Il Napoli prova a reagire ma Højlund è stretto tra le maglie di N-Dicka e Mancini, Vergara che prova a strafare e combina poco e Politano, in piena involuzione anche fisica, che vaga per il campo spesso in orizzontale.
La Roma invece, pur lasciando il pallino del gioco in mano azzurra è pericolosa sempre con Malen e con Pisilli.

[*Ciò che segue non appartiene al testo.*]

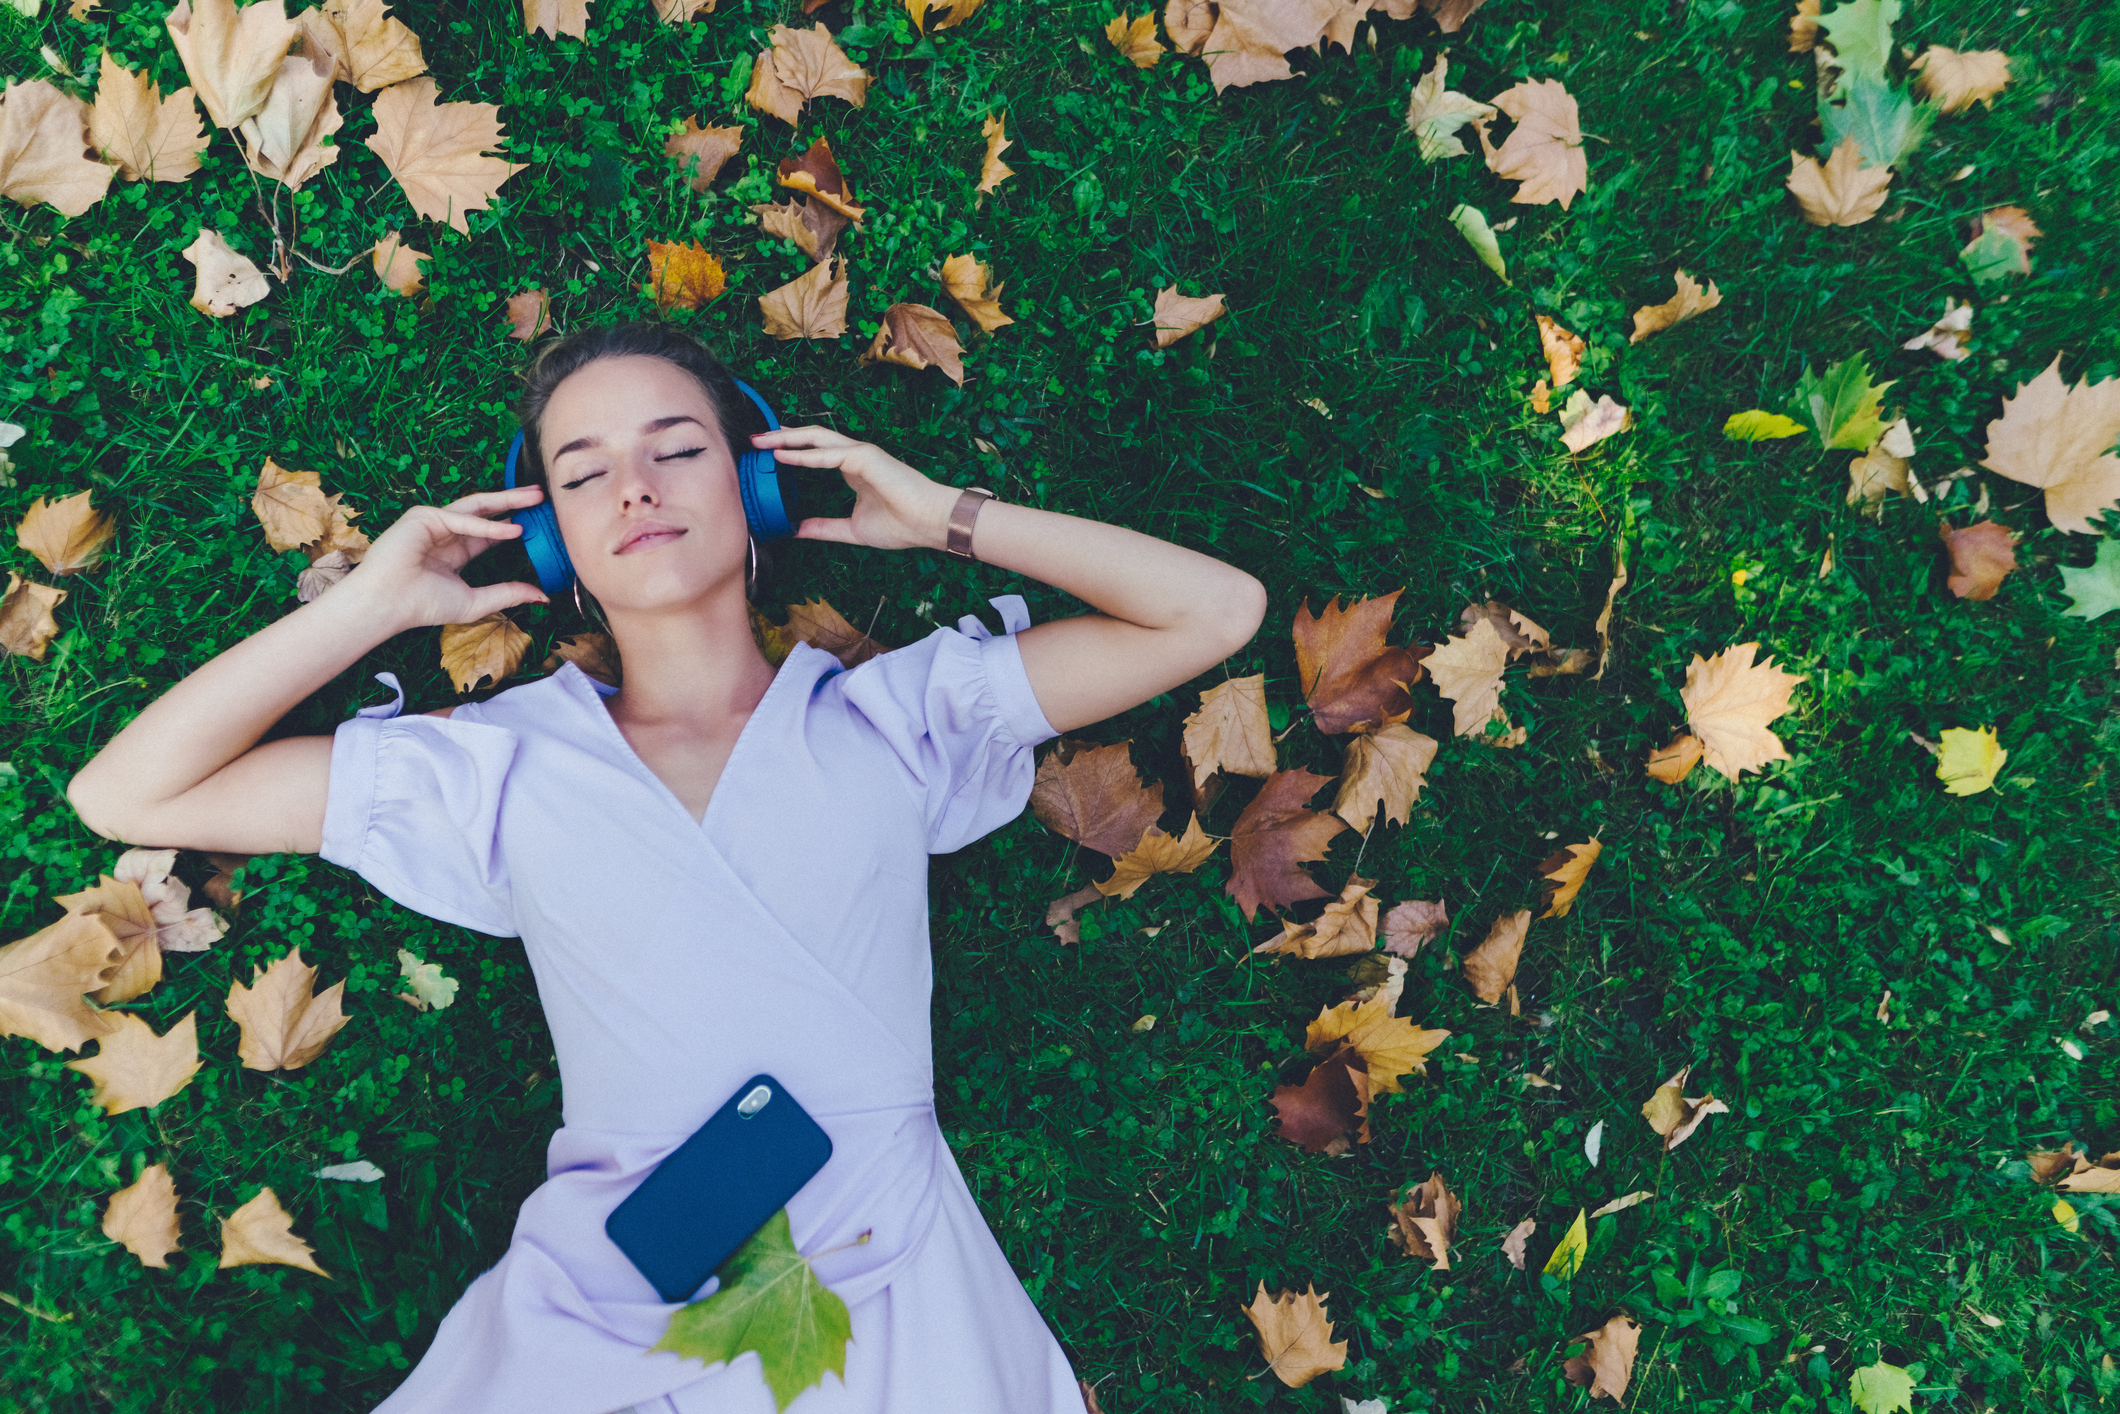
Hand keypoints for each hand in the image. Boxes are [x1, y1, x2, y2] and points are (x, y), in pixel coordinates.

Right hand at [339, 486, 551, 631]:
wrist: (388, 604)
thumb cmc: (423, 605)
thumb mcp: (476, 601)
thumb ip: (507, 594)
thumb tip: (542, 597)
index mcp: (456, 552)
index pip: (491, 534)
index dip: (514, 525)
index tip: (541, 521)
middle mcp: (446, 533)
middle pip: (487, 513)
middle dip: (515, 502)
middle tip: (543, 496)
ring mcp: (434, 522)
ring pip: (477, 507)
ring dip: (507, 500)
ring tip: (535, 496)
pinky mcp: (423, 517)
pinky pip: (461, 518)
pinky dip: (487, 524)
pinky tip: (512, 529)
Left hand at [751, 426, 956, 551]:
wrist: (930, 524)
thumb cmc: (901, 526)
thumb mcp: (852, 530)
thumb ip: (824, 528)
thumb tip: (796, 530)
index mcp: (854, 470)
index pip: (816, 453)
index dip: (792, 450)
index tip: (768, 453)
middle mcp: (855, 457)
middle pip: (812, 440)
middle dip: (782, 437)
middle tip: (755, 440)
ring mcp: (861, 454)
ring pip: (818, 439)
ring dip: (788, 438)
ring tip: (762, 440)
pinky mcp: (866, 458)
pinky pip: (830, 454)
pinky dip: (805, 454)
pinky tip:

Il Napoli prova a fare gioco, ma non crea occasioni sviluppando la manovra soprattutto a sinistra, dove Spinazzola prova a confezionare finora senza esito l’assist buono.
Roma di rimessa, pronta a sferrare il colpo del KO, arriva invece – oggettivamente un poco a sorpresa – il pareggio azzurro, al primo tiro in porta degli uomini di Conte. Segna Spinazzola che trova il coraggio di tirare dal limite ed è aiutato dalla deviazione di Celik che spiazza Svilar.
Squadre in parità e match ancora tutto da giocare. Il Napoli deve restare compatto e non scoprirsi in avanti sconsideratamente. Di questi tempi anche il pareggio può essere interpretato come un risultato positivo.